▶ _Directions for this task_:
Please copy the items word for word, from their first line through the line with "easy to make, even", including both of those lines.

Records taken from a dataset

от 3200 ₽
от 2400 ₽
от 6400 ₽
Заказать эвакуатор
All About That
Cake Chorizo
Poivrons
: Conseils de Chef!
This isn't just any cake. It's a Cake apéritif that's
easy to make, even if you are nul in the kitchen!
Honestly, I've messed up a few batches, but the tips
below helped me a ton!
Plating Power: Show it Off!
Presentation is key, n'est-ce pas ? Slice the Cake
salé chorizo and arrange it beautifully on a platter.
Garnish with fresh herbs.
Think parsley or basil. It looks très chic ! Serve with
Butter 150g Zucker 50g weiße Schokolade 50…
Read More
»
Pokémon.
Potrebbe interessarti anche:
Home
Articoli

▶ _Task response_:
от 3200 ₽
от 2400 ₽
от 6400 ₽
Заказать эвакуатор
All About That
Cake Chorizo
Poivrons
: Conseils de Chef!
This isn't just any cake. It's a Cake apéritif that's
easy to make, even if you are nul in the kitchen!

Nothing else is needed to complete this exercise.